# Need theme and team name ideas!



## NBEventer (Sep 15, 2012)

I work for a media company and we have a big One Day Sale going on this week. We are put into teams of 2 and need to have team names and and a theme. The sale is on Weds and we must submit the names on Tuesday.

I am the sales person and my team member is one of the radio jocks. He is known to be wild and out there and the first one to jump into something crazy. I am known to be the quiet yet crazy one. I hide in my corner and keep to myself to only jump in once and awhile with something off the wall and am known to be a bit of a dirty mind but play the prude lol.

We are three radio stations, one being country, another being top 20 and the other is rock. We are crazy, out there and honestly... our lunch room has stacks of empty beer bottles and a lot of people keep some sort of liquor in their desk as we are known to do a "finally friday" where we kick off early. So needless to say, there really are no restrictions.

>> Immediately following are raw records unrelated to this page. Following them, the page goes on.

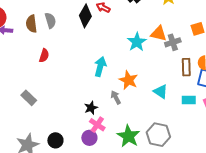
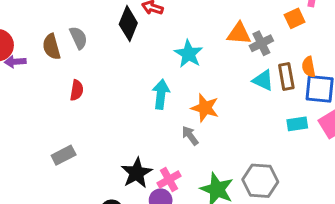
cyan star: (137, 42) -> (189, 54), moved
cyan triangle: (161, 92) -> (263, 80), moved
gray rectangle: (29, 98) -> (64, 155), turned -63
black star: (91, 108) -> (137, 173), moved, size x1.5
pink cross: (97, 125) -> (169, 179), turned 35

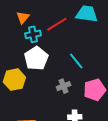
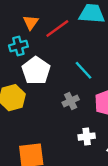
orange triangle: (23, 18) -> (31, 22), moved
cyan cross: (33, 34) -> (18, 46), moved

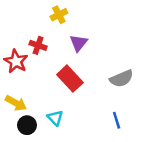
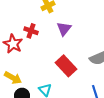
red rectangle: (70, 79) -> (66, 66), moved

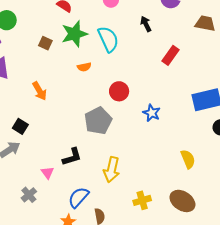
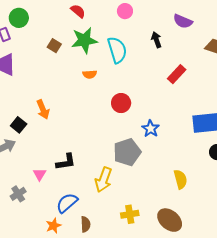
orange arrow: (40, 91) -> (43, 109), moved
gray pentagon: (98, 121) -> (127, 152), moved

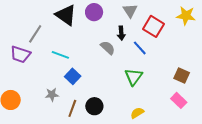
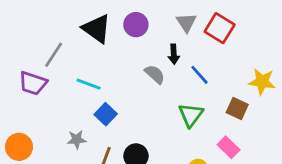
yellow star: (186, 16) -> (262, 82), moved
red square: (154, 26) -> (220, 28), moved
brown square: (182, 76) -> (237, 108), moved
pink rectangle: (179, 100) -> (229, 147), moved

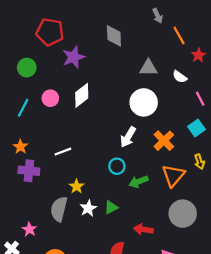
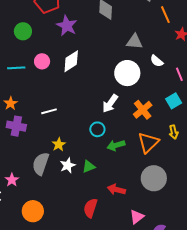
purple star: (74, 57) -> (67, 26), turned -30
white semicircle: (180, 77) -> (157, 61), moved
cyan line: (23, 108) -> (16, 68), turned 54

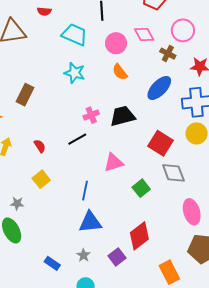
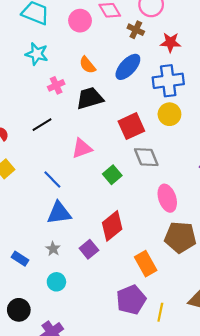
orange semicircle: (120, 72) -> (87, 65), moved
pink cross: (91, 115) -> (56, 85), moved
red square: (160, 143) -> (131, 126), turned 35
blue line: (85, 191) -> (52, 179), turned -54

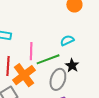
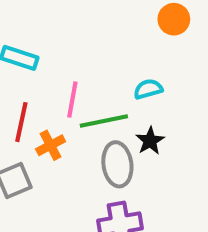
orange cross: (24, 75) -> (51, 145), size x0.6
gray ellipse: (58, 79) -> (117, 164), turned -35

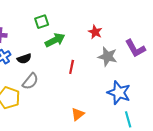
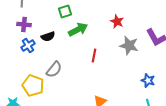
black semicircle: (24, 59) -> (48, 36), moved
blue star: (119, 93) -> (148, 80), moved, size x0.6

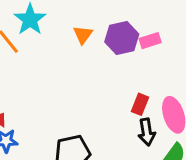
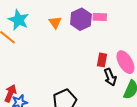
pink rectangle: (150, 41) -> (100, 17), turned 32

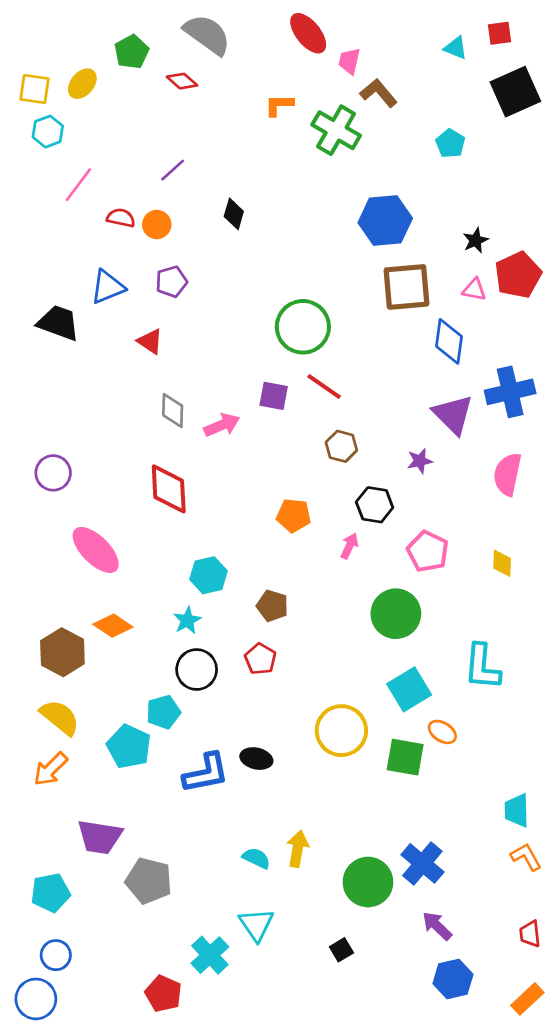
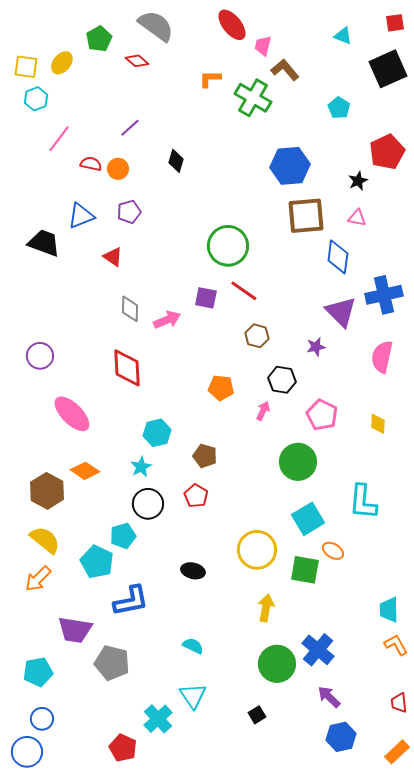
red square: (499, 33) -> (395, 23), moved
red pentagon: (518, 275) -> (387, 152), moved
blue L-shape: (206, 773) -> (131, 601), moved
yellow arrow: (298, 849) -> (266, 608), moved

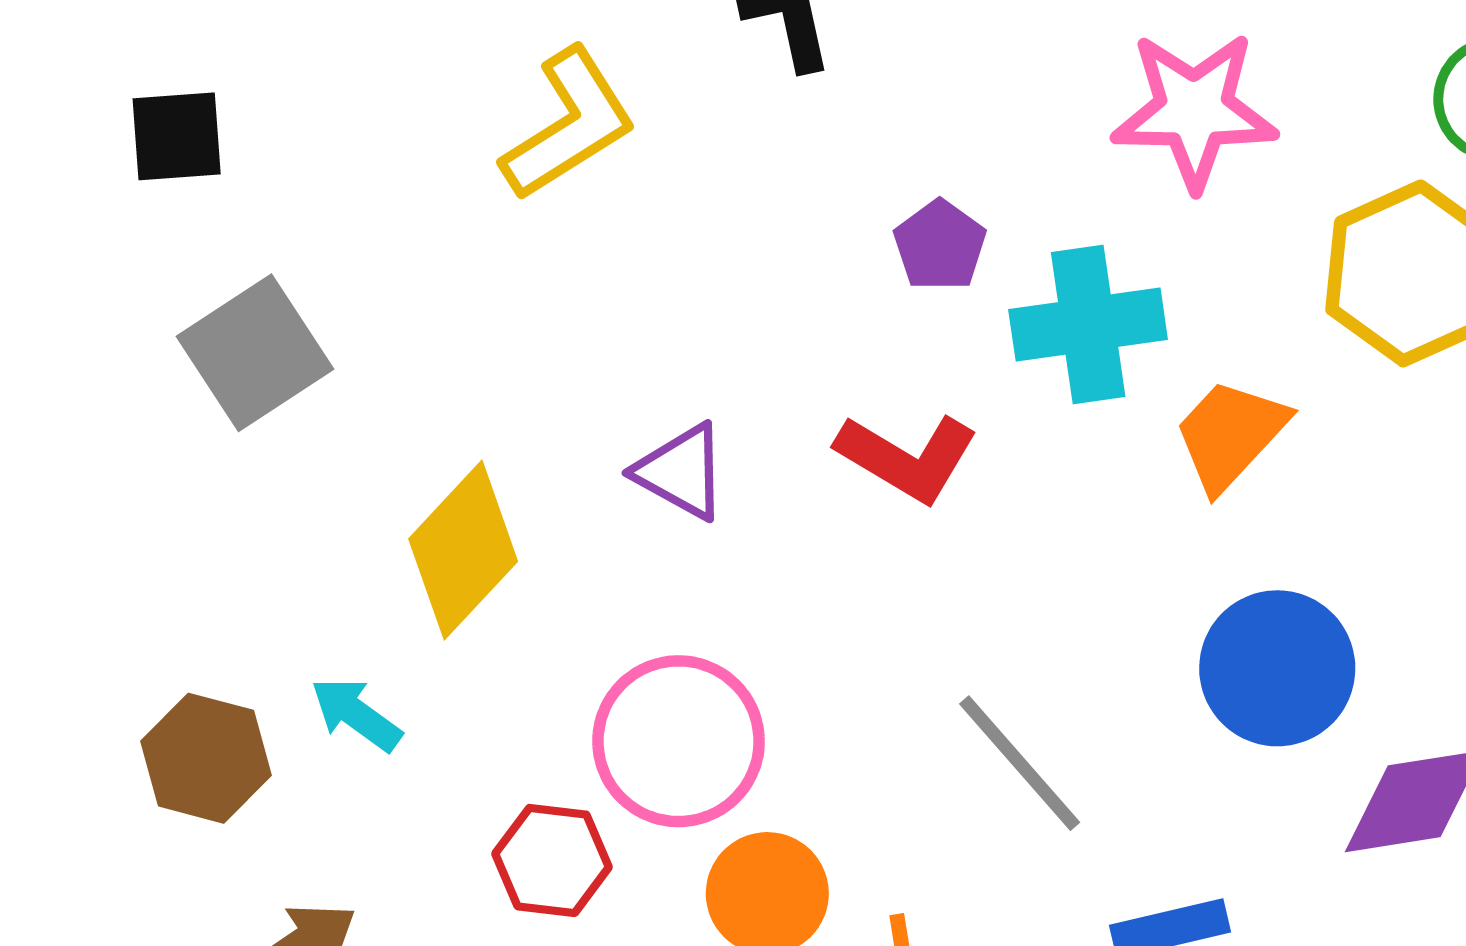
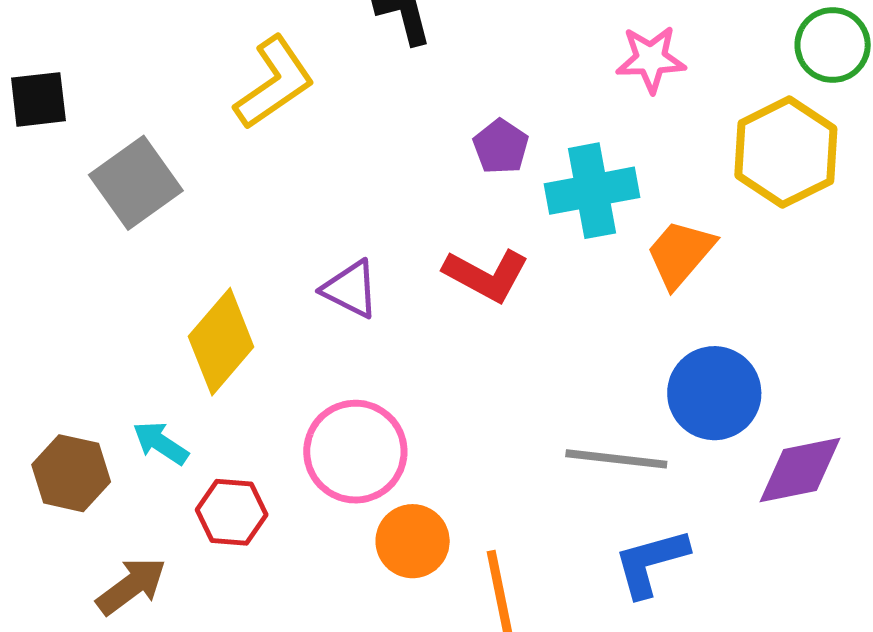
pink star: (1194, 110) -> (651, 59), size x0.7
gray square: (255, 353) -> (136, 183), moved
gray line: (1020, 763) -> (616, 459), moved, turned -40
red hexagon: (552, 860) -> (232, 512), moved

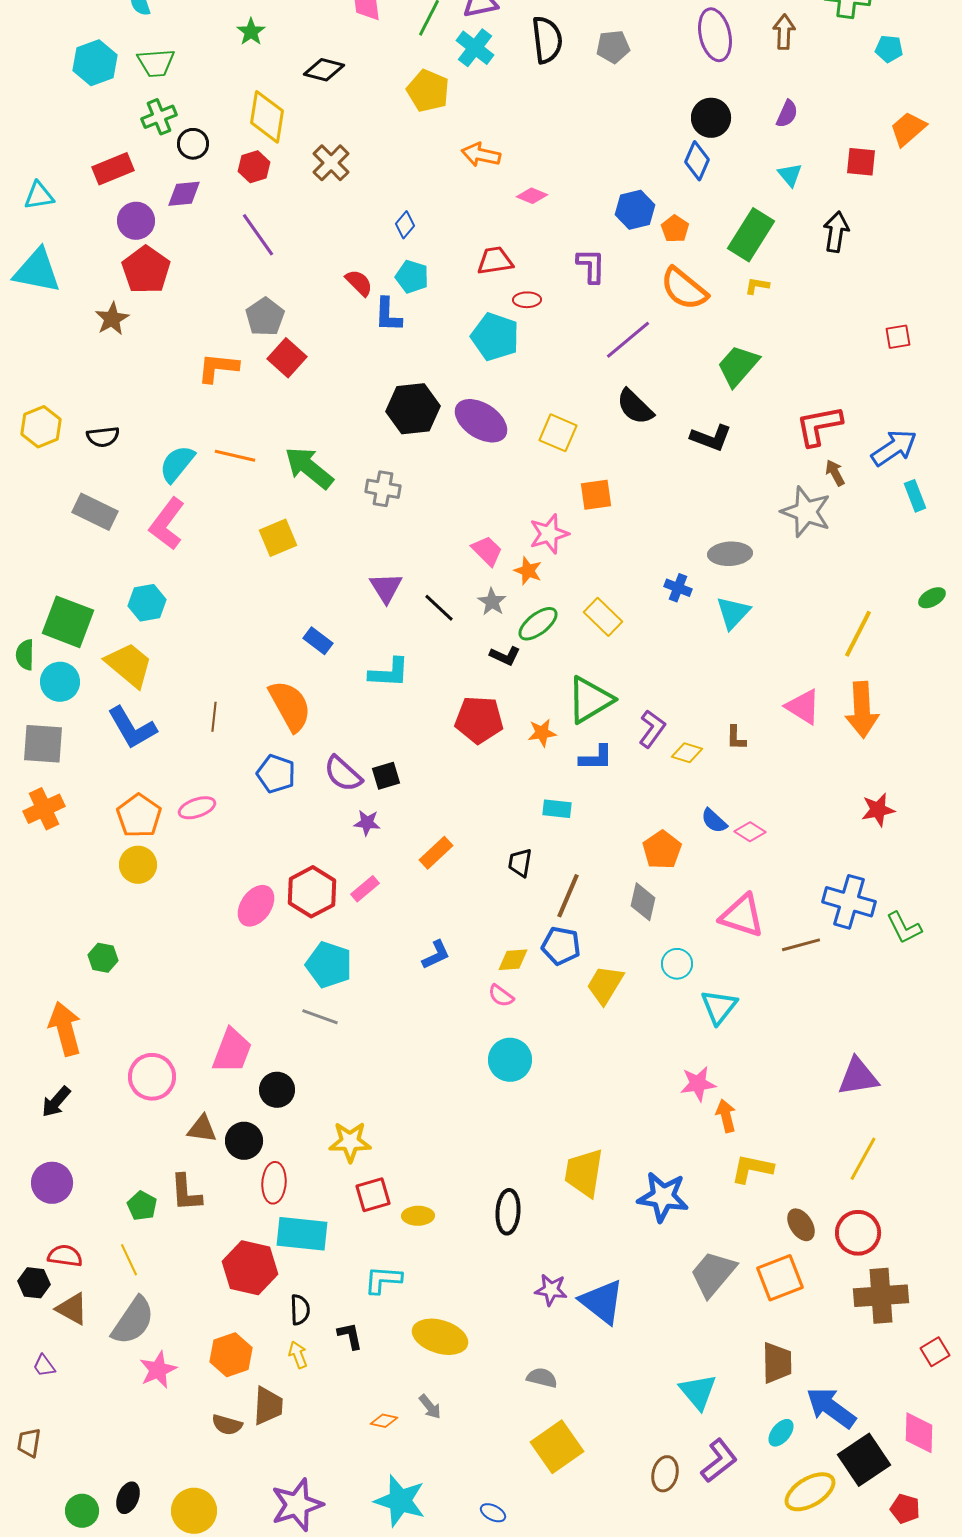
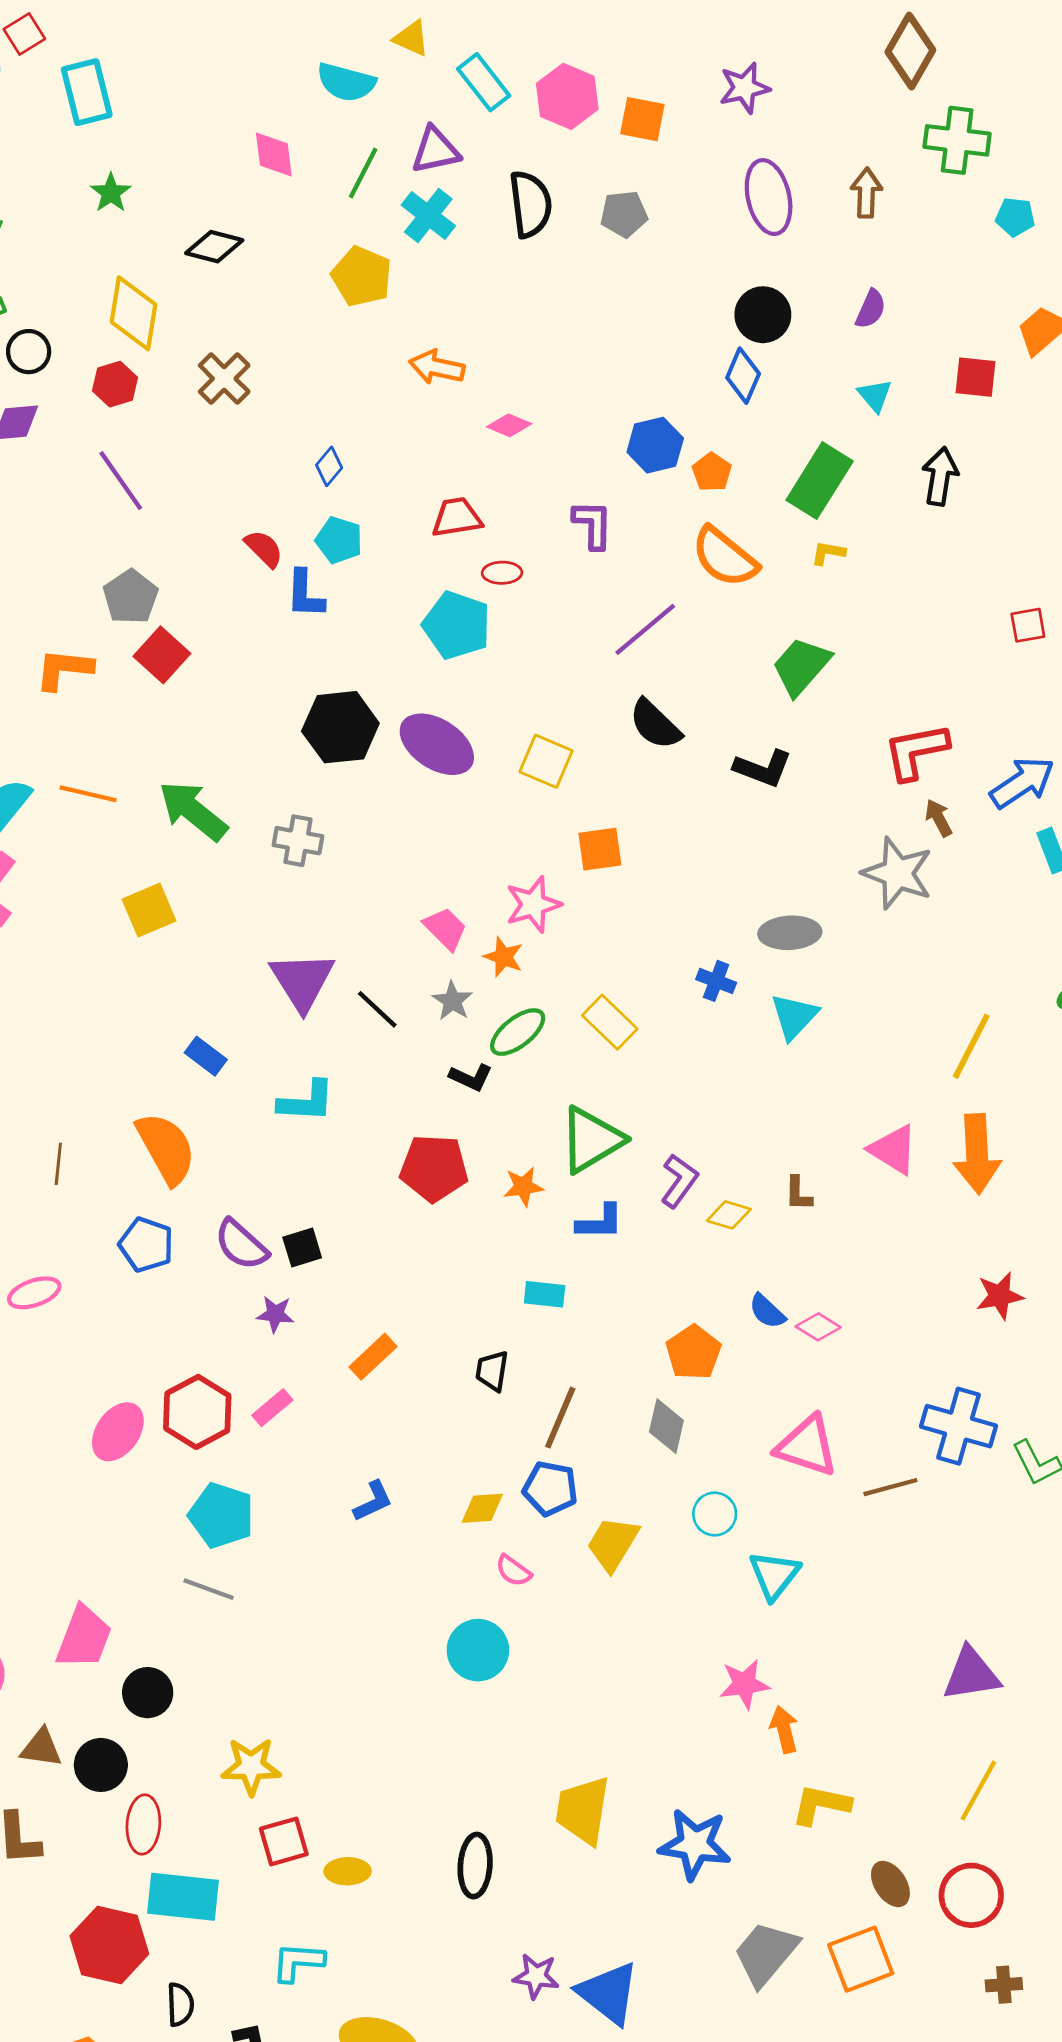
purple triangle: (386, 588) -> (302, 981), size x1.4
pink semicircle: (501, 996) -> (513, 1571), moved
brown cross: (881, 1296) -> (1004, 1985), size x0.5

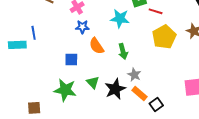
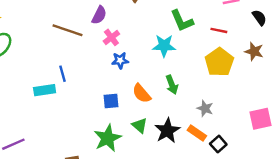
red line: (156, 11) -> (219, 30), moved
orange semicircle: (97, 46) -> (142, 93), moved
gray star: (134, 75) -> (205, 108), moved
green star: (65, 90) -> (108, 138), turned -30

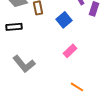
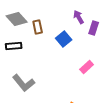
pink rectangle: (70, 51) -> (87, 67), moved

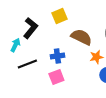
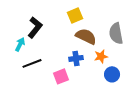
yellow square: (59, 16) -> (75, 15), moved
blue cross: (57, 56) -> (76, 58), moved

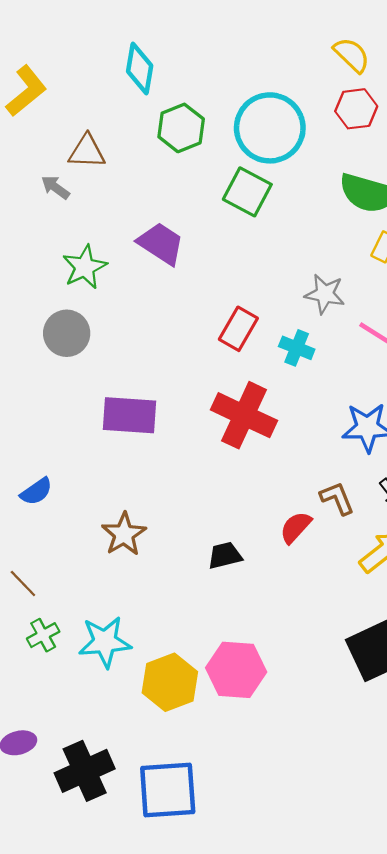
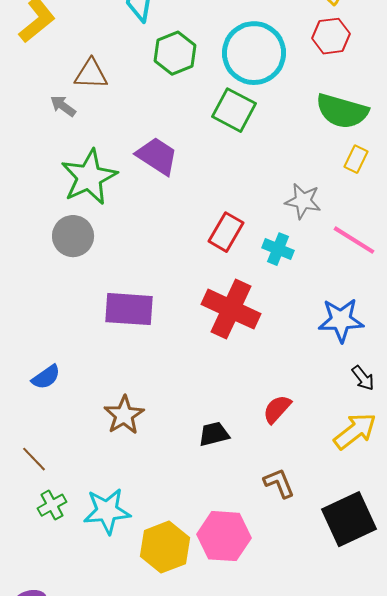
green star: (85, 267) -> (89, 177), size x1.4
brown L-shape: (337, 498) -> (279, 483), moved

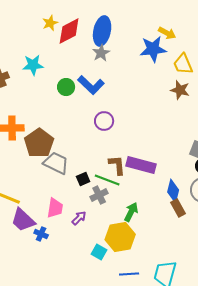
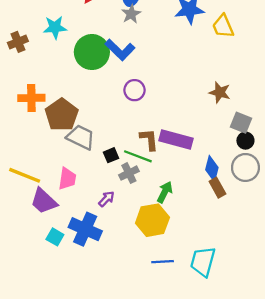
green circle: (66, 87) -> (92, 52), size x1.8
brown star: (180, 90) -> (220, 92), moved
pink trapezoid: (55, 208) -> (67, 179), moved
blue cross: (41, 234) -> (85, 229), moved, size x2.0
cyan square: (99, 252) -> (55, 237), moved

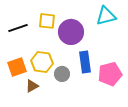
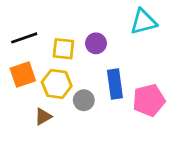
yellow square: (47, 21) -> (63, 49), moved
purple circle: (71, 32) -> (96, 43), size x0.6
orange square: (17, 67) -> (23, 74), moved

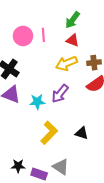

So my team mate and I need a theme idea. We figure if we can come up with a theme we might be able to get a team name. There are prizes for best theme, best team name etc... so I need ideas!! And we are both open to cheesey names. Because it kind of fits us lol.


----------



## NBEventer (Sep 15, 2012)

Oh and to be clear, the sale is radio ads. And people actually dress up in costumes lol.


----------